Channel bars are a dominant in-stream geomorphic feature present throughout the western United States in a large range of river classes. A study area in the Truckee River in northwestern Nevada was used to quantitatively examine the influence of channel bars primarily through heat-based estimates of water fluxes in the bed sediments. These channel bar water fluxes were then compared to and contrasted with the adjacent streambed and streambanks over equivalent lengths, to develop a bar, bed, bank relative magnitude relation for this representative site.

A variety of field methods were used, which included the installation of monitoring wells and piezometers, instrumentation of the piezometers with pressure transducers and temperature thermistors, and slug tests to estimate hydraulic conductivity. The potentiometric surface throughout the study site was monitored over time and the temperature thermistors were used to estimate transport using heat as a tracer. Horizontal and vertical water fluxes were calculated from the field data. Estimated results were between 3 x 10 ^-8 and 9 x 10^-6 m s^-1 for the horizontal water fluxes and between 1 x 10^-7 and 1 x 10^-5 m s^-1 for the vertical water fluxes. To better quantify the hydraulic conductivity values for water flux estimates, heat-based numerical simulations were completed. Both one- and three-dimensional numerical models were constructed to aid in the interpretation of these water fluxes and the relationship between the channel bar, streambed, and streambank. Inverse estimation of the hydraulic conductivity was completed by minimizing the difference between observed and simulated temperatures at a variety of locations. The numerical results indicated that using the heat-based hydraulic conductivity values, median vertical water flux for the channel bar (3 x 10^-7 m s^-1) was five times less than the streambed median vertical water flux of 1 x 10^-6 m s^-1. Water fluxes were predominately downward throughout the study area and the vertical flux magnitude ranged between 6 x 10^-10 to 1 x 10^-5 m s ^-1. Lateral flow patterns appeared to be significant and multi-dimensional simulations were completed. Fluid flux results estimated by the multi-dimensional simulations indicated a range between 4 x 10^-10 and 3 x 10 ^-6 m s^-1, throughout the study area. Lateral water fluxes between the channel bar and the stream were found to be an order of magnitude greater than between the streambank and the stream. Downstream channel bar fluxes were an order of magnitude greater than upstream fluxes and the stream/channel bar fluxes were at least 2 times greater than fluxes within the channel bar.

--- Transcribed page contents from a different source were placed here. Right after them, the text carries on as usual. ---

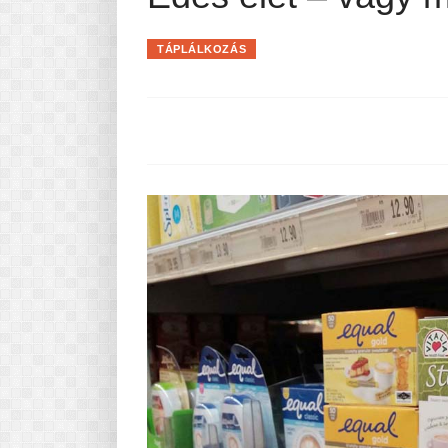
Pasta-túra - avagy A TÉSZTA
MINDENNAPI KENYERÜNK
TÁPLÁLKOZÁS
A karácsonyról dióhéjban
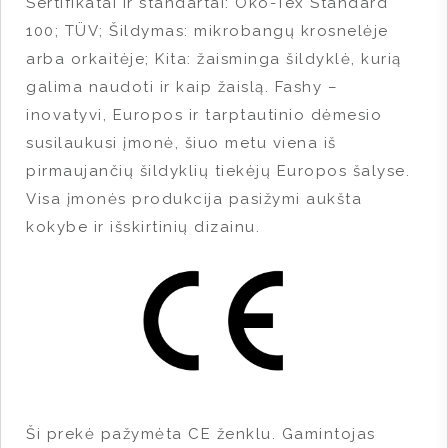
Sertifikatai ir standartai: Öko-Tex Standard
100; TÜV; Šildymas: mikrobangų krosnelėje
arba orkaitėje; Kita: žaisminga šildyklė, kurią
galima naudoti ir kaip žaislą. Fashy –
inovatyvi, Europos ir tarptautinio dėmesio
susilaukusi įmonė, šiuo metu viena iš
pirmaujančių šildyklių tiekėjų Europos šalyse.
Visa įmonės produkcija pasižymi aukšta
kokybe ir išskirtinių dizainu.
Ši prekė pažymėta CE ženklu. Gamintojas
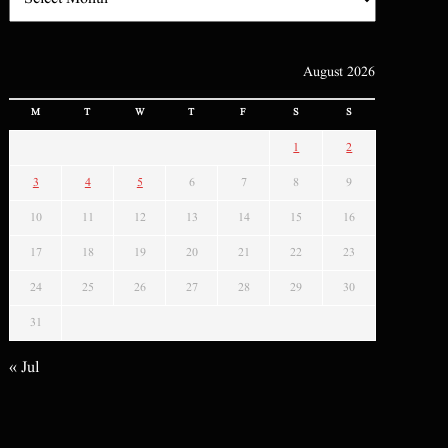
August 2026
M
T
W
T
F
S
S
1
2
3
4
5
6
7
8
9
10
11
12
13
14
15
16
17
18
19
20
21
22
23
24
25
26
27
28
29
30
31
« Jul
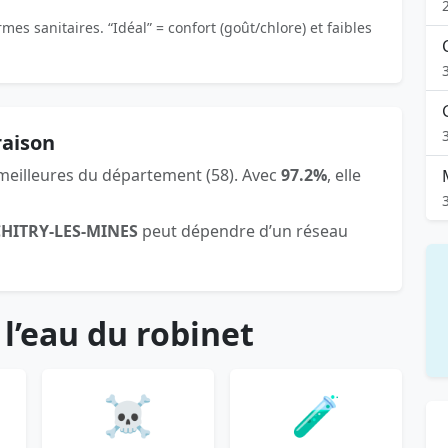
es sanitaires. “Idéal” = confort (goût/chlore) et faibles
raison
 meilleures du département (58). Avec
97.2%
, elle
CHITRY-LES-MINES
peut dépendre d’un réseau
 l’eau du robinet
☠️
🧪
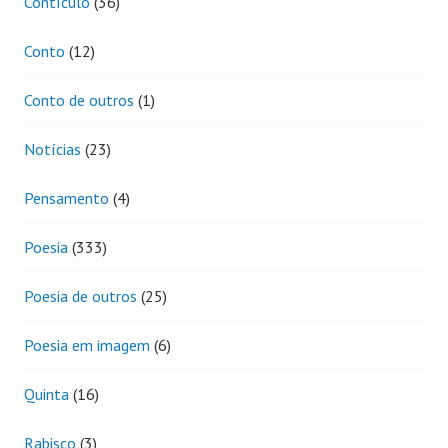
Contículo
(36)
Conto
(12)
Conto de outros
(1)
Notícias
(23)
Pensamento
(4)
Poesia
(333)
Poesia de outros
(25)
Poesia em imagem
(6)
Quinta
(16)
Rabisco
(3)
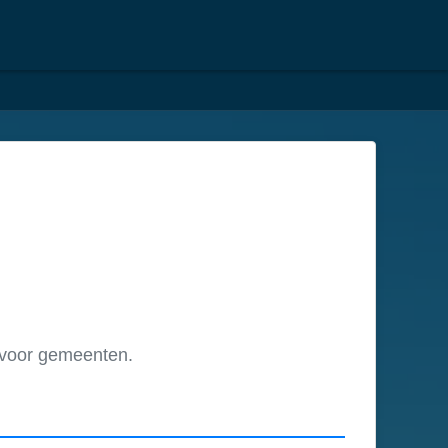
 voor gemeenten.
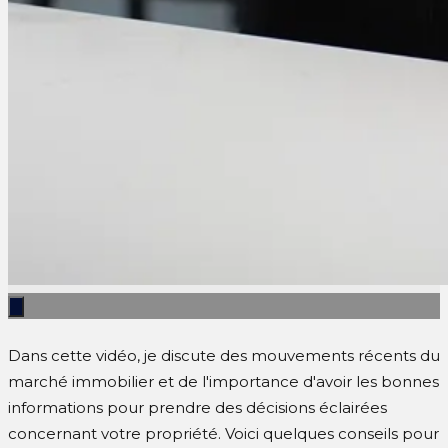
Dans cette vidéo, je discute des mouvements récents du
marché immobilier et de l'importance d'avoir les bonnes
informations pour prendre des décisions éclairées
concernant votre propriété. Voici quelques conseils pour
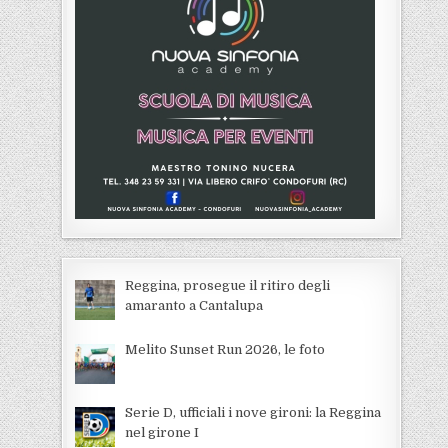
Reggina, prosegue il ritiro degli
amaranto a Cantalupa
Melito Sunset Run 2026, le foto
Serie D, ufficiali i nove gironi: la Reggina
nel girone I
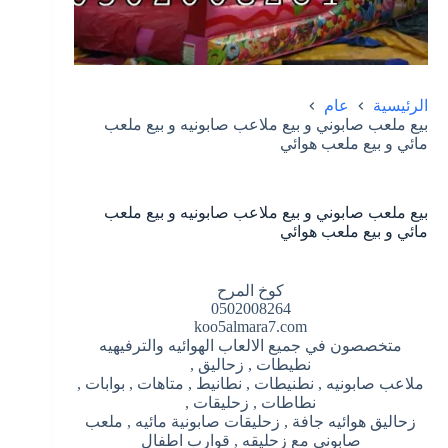
الرئيسية
عام
بيع ملعب صابوني و بيع ملاعب صابونيه و بيع ملعب
مائي و بيع ملعب هوائي
بيع ملعب صابوني و بيع ملاعب صابونيه و بيع ملعب
مائي و بيع ملعب هوائي
كوخ المرح
0502008264
koo5almara7.com
متخصصون في جميع الالعاب الهوائيه والترفيهيه
نطيطات , زحاليق ,
ملاعب صابونيه , نطنيطات , نطانيط , متاهات , بوابات ,
نطاطات , زحليقات ,
زحاليق هوائيه جافة , زحليقات صابونية مائيه , ملعب
صابوني مع زحليقه , قوارب اطفال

This research provided the channel bar, streambed, and streambank hydraulic physical framework to form a foundation for assessing critical water quality issues, such as biogeochemical interpretation of stream exchanges with sediment in a channel bar environment. Many biogeochemical interactions occur in the near stream region affected by these interactions. The results suggested that the impact of this channel bar increased local exchange six times relative to vertical streambed exchange during the study period. It was suggested that without the increased groundwater and stream exchange of the channel bar, near stream biogeochemical reactions, vegetation, and habitat structure would be severely impacted.